WHAT YOU WILL DO: Locate the line containing "1.1. Chairs of", then please write out that line and all the lines below it in the entries exactly.
INFORMATION SUPPLIED: Begin
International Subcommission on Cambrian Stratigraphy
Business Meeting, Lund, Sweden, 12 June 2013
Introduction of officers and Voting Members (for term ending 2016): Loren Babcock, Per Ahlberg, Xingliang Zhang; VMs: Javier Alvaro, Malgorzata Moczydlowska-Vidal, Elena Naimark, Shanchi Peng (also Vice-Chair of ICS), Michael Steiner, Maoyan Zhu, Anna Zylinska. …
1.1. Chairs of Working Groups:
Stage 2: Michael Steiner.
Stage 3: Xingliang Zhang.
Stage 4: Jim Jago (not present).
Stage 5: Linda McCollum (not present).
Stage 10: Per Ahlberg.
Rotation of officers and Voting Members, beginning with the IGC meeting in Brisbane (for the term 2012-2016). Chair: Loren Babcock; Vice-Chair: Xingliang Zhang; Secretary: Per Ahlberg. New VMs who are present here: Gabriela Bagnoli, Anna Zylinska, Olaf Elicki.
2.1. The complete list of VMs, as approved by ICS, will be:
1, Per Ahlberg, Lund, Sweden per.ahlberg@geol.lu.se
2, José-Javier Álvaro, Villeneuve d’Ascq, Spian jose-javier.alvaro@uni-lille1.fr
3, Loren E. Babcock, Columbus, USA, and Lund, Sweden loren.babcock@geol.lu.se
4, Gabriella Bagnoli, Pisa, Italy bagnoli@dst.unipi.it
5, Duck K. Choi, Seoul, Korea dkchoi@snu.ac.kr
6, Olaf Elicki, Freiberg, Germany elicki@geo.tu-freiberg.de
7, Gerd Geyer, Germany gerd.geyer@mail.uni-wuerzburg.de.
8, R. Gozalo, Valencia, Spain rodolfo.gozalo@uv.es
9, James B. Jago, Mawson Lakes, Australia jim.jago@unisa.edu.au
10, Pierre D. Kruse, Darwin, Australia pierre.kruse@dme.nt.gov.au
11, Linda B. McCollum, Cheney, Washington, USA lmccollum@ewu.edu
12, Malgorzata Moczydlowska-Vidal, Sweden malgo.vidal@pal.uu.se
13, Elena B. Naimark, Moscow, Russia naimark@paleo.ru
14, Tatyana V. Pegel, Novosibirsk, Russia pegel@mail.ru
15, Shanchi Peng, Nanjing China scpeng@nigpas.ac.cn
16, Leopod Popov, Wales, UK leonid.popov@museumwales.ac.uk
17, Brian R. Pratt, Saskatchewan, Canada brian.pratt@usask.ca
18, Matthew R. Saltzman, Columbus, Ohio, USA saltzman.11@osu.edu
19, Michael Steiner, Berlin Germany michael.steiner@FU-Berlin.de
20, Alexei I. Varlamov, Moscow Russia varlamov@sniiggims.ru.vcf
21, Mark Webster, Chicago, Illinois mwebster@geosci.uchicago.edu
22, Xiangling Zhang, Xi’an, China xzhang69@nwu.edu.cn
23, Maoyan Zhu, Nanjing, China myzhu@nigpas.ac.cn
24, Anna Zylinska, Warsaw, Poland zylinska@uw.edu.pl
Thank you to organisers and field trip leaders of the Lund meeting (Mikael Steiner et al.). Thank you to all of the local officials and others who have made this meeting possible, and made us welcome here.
INFORMATION SUPPLIED: End
REPLY:
1.1. Chairs of Working Groups:
Stage 2: Michael Steiner.
Stage 3: Xingliang Zhang.
Stage 4: Jim Jago (not present).
Stage 5: Linda McCollum (not present).
Stage 10: Per Ahlberg.
Rotation of officers and Voting Members, beginning with the IGC meeting in Brisbane (for the term 2012-2016). Chair: Loren Babcock; Vice-Chair: Xingliang Zhang; Secretary: Per Ahlberg. New VMs who are present here: Gabriela Bagnoli, Anna Zylinska, Olaf Elicki.
2.1. The complete list of VMs, as approved by ICS, will be:
1, Per Ahlberg, Lund, Sweden per.ahlberg@geol.lu.se
2, José-Javier Álvaro, Villeneuve d’Ascq, Spian jose-javier.alvaro@uni-lille1.fr
3, Loren E. Babcock, Columbus, USA, and Lund, Sweden loren.babcock@geol.lu.se
4, Gabriella Bagnoli, Pisa, Italy bagnoli@dst.unipi.it
5, Duck K. Choi, Seoul, Korea dkchoi@snu.ac.kr
6, Olaf Elicki, Freiberg, Germany elicki@geo.tu-freiberg.de
7, Gerd Geyer, Germany gerd.geyer@mail.uni-wuerzburg.de.
8, R. Gozalo, Valencia, Spain rodolfo.gozalo@uv.es
9, James B. Jago, Mawson Lakes, Australia jim.jago@unisa.edu.au
10, Pierre D. Kruse, Darwin, Australia pierre.kruse@dme.nt.gov.au
11, Linda B. McCollum, Cheney, Washington, USA lmccollum@ewu.edu
12, Malgorzata Moczydlowska-Vidal, Sweden malgo.vidal@pal.uu.se
13, Elena B. Naimark, Moscow, Russia naimark@paleo.ru
14, Tatyana V. Pegel, Novosibirsk, Russia pegel@mail.ru
15, Shanchi Peng, Nanjing China scpeng@nigpas.ac.cn
16, Leopod Popov, Wales, UK leonid.popov@museumwales.ac.uk
17, Brian R. Pratt, Saskatchewan, Canada brian.pratt@usask.ca
18, Matthew R. Saltzman, Columbus, Ohio, USA saltzman.11@osu.edu
19, Michael Steiner, Berlin Germany michael.steiner@FU-Berlin.de
20, Alexei I. Varlamov, Moscow Russia varlamov@sniiggims.ru.vcf
21, Mark Webster, Chicago, Illinois mwebster@geosci.uchicago.edu
22, Xiangling Zhang, Xi’an, China xzhang69@nwu.edu.cn
23, Maoyan Zhu, Nanjing, China myzhu@nigpas.ac.cn
24, Anna Zylinska, Warsaw, Poland zylinska@uw.edu.pl
Thank you to organisers and field trip leaders of the Lund meeting (Mikael Steiner et al.). Thank you to all of the local officials and others who have made this meeting possible, and made us welcome here.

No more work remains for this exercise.